The country has demonstrated a strong commitment to environmental protection through its pioneering Low Carbon Development Strategy (LCDS), even as it embarks on the rapid development of its oil resources.
Vice President of Conservation International Guyana, Curtis Bernard, highlighted the LCDS as a replicable model during a recent episode of United for Biodiversity: The Alliance Podcast.
“The Low Carbon Development Strategy for me is another step in that direction where we are actually stepping out and demonstrating to the world… a national development strategy that explicitly states that we are going to be improving the way that people live, the access to resources that we have while at the same time maintaining nature and will be looking to grapple with the challenges of doing that,” Bernard said.
He noted the challenges countries face in preserving their environment while pursuing growth through natural resource extraction.

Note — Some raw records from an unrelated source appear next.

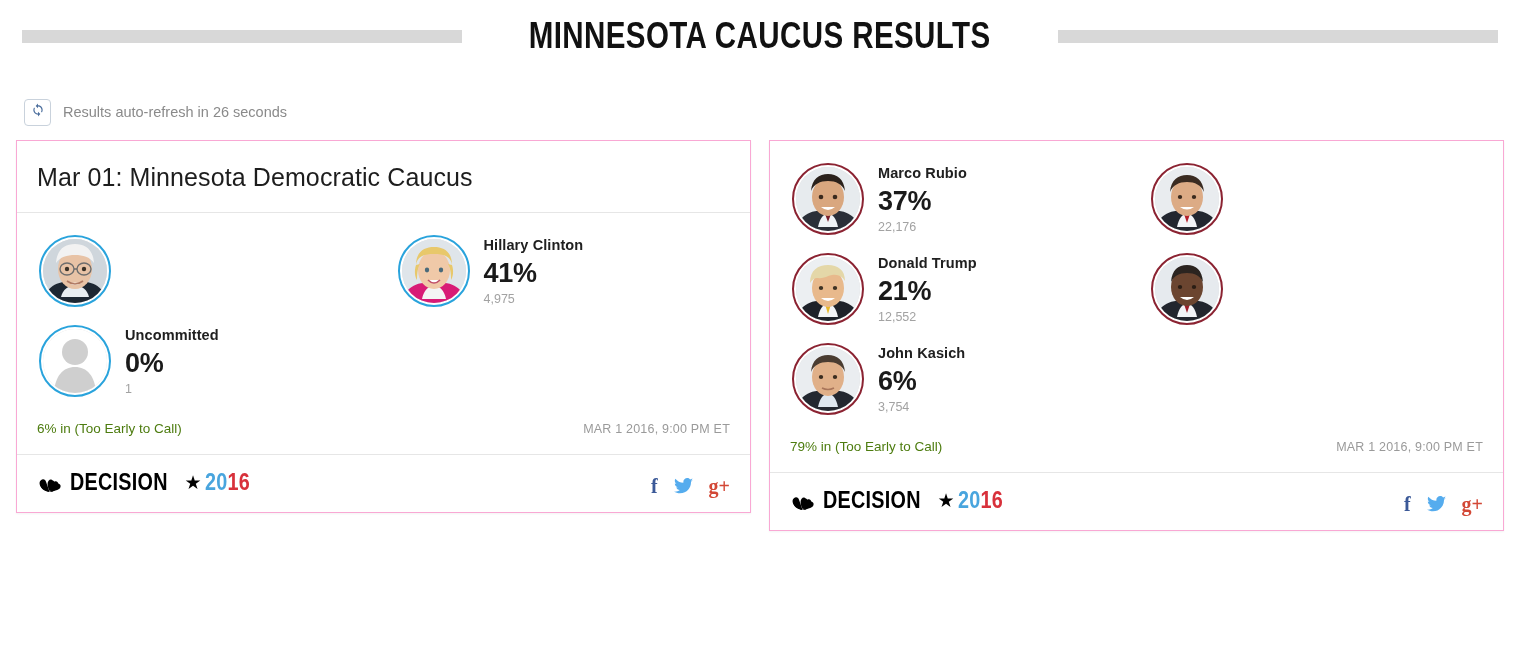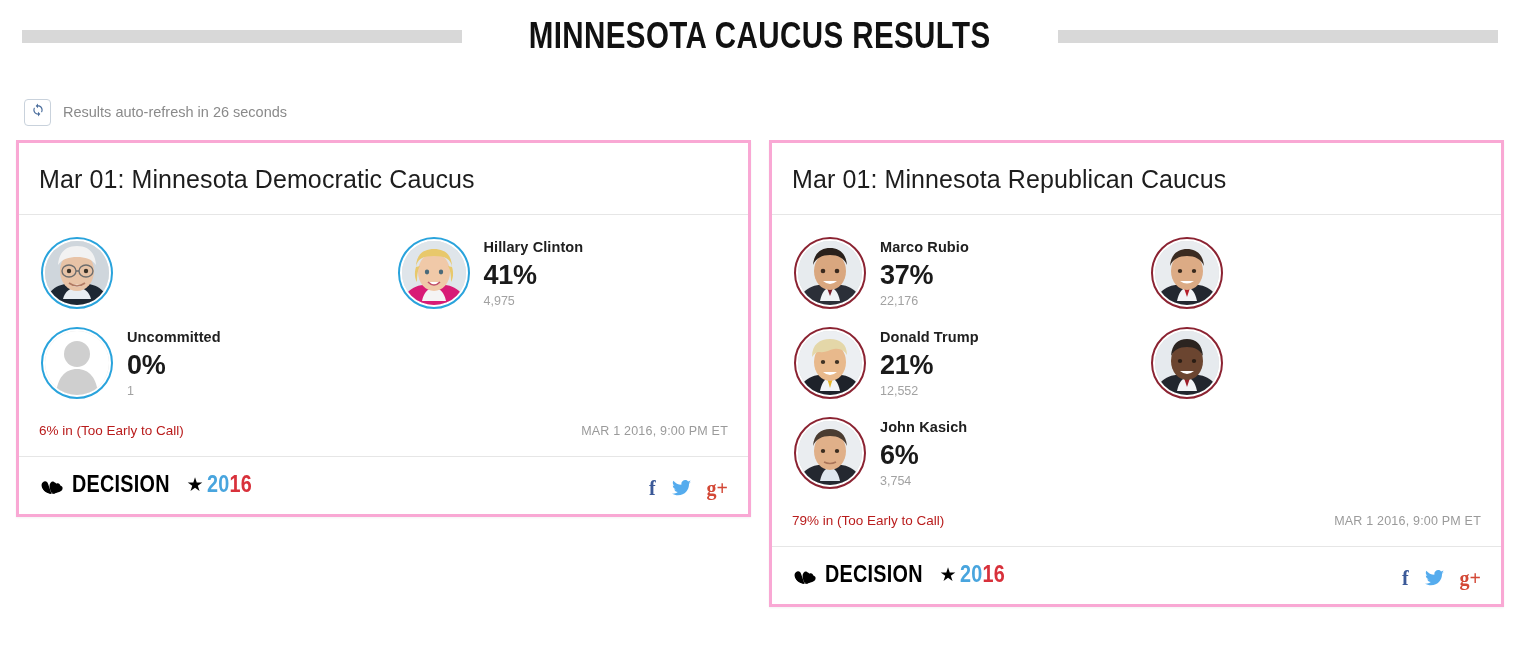"Mar 01: Minnesota Democratic Caucus" .card { border: 3px solid #f9a8d4 -> 1px solid #f9a8d4 }
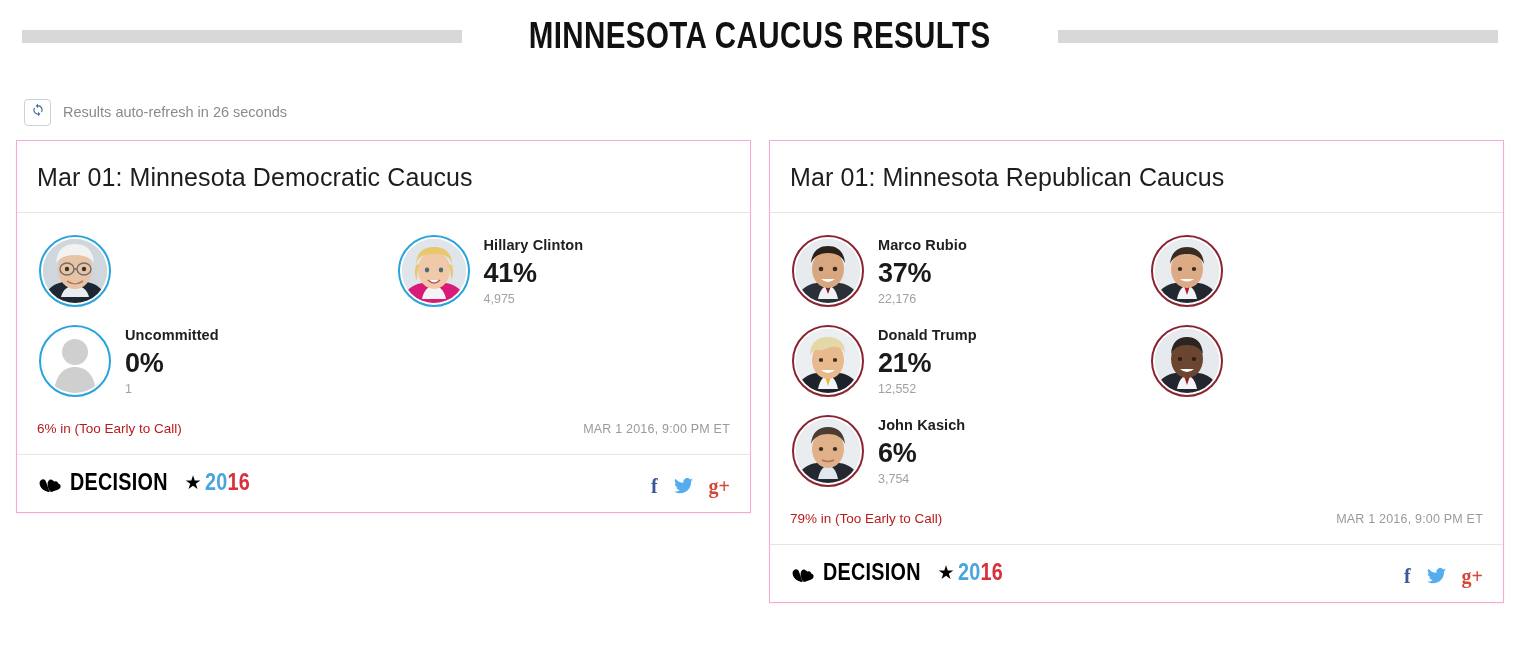"Mar 01: Minnesota Republican Caucus" div.card-title { html: <div>Mar 01: Minnesota Republican Caucus</div> -> none }
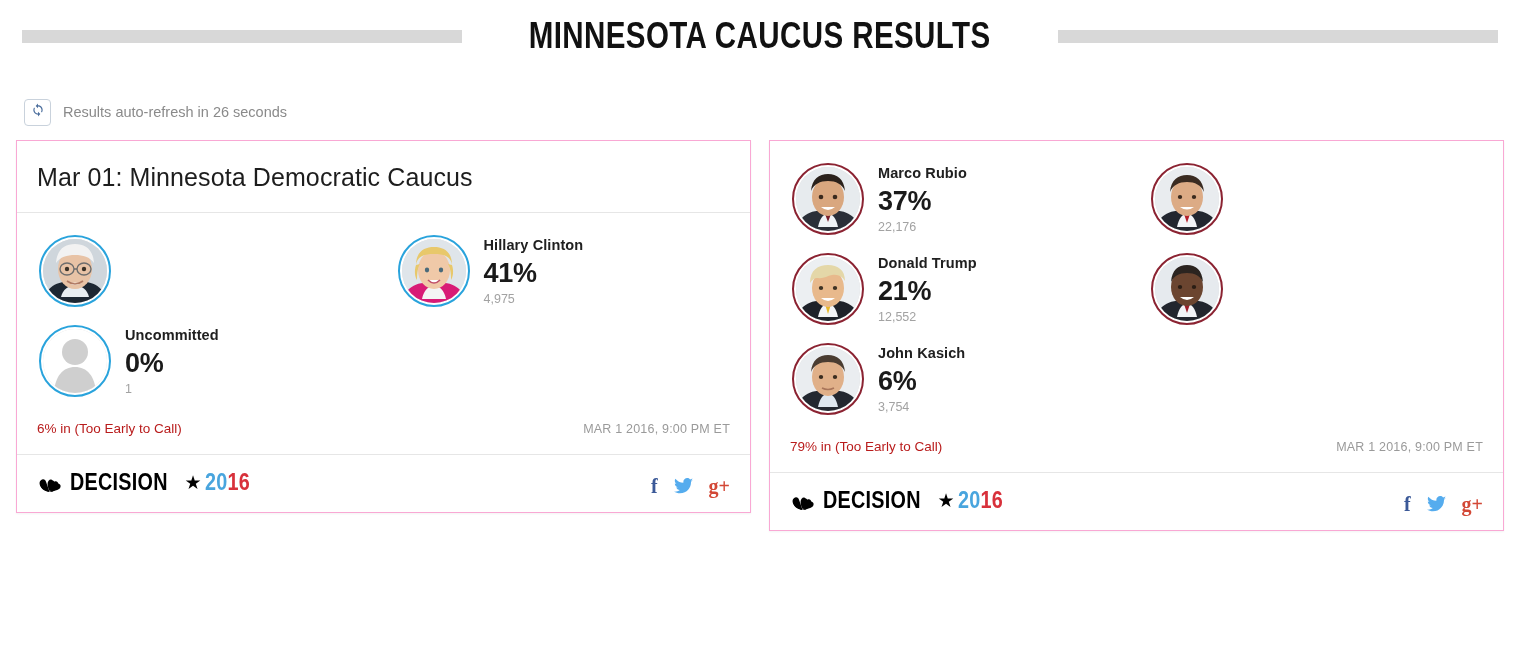"6% in (Too Early to" .status-left { color: #b91c1c -> #4d7c0f }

Many, he said, follow the traditional path of converting natural capital into financial wealth and addressing environmental issues afterward.
Bernard pointed out that in many wealthier nations, natural capital forms a small part of total wealth, giving Guyana a unique opportunity to develop its social and capital wealth while conserving its ecosystems.
“Guyana has the opportunity through the Low Carbon Development Strategy to look at how it is we can continue our traditional sectors. We have been mining for hundreds of years in Guyana but yet we maintain almost 90 per cent of our forest intact and most of the rest eco systems are intact as well. Some of that remaining ecosystem is one of the largest intact grasslands in northern South America; the Rupununi savannahs,” he said.
The LCDS, Bernard added, provides a platform for transforming traditional industries and advancing sustainable sectors like carbon credit markets.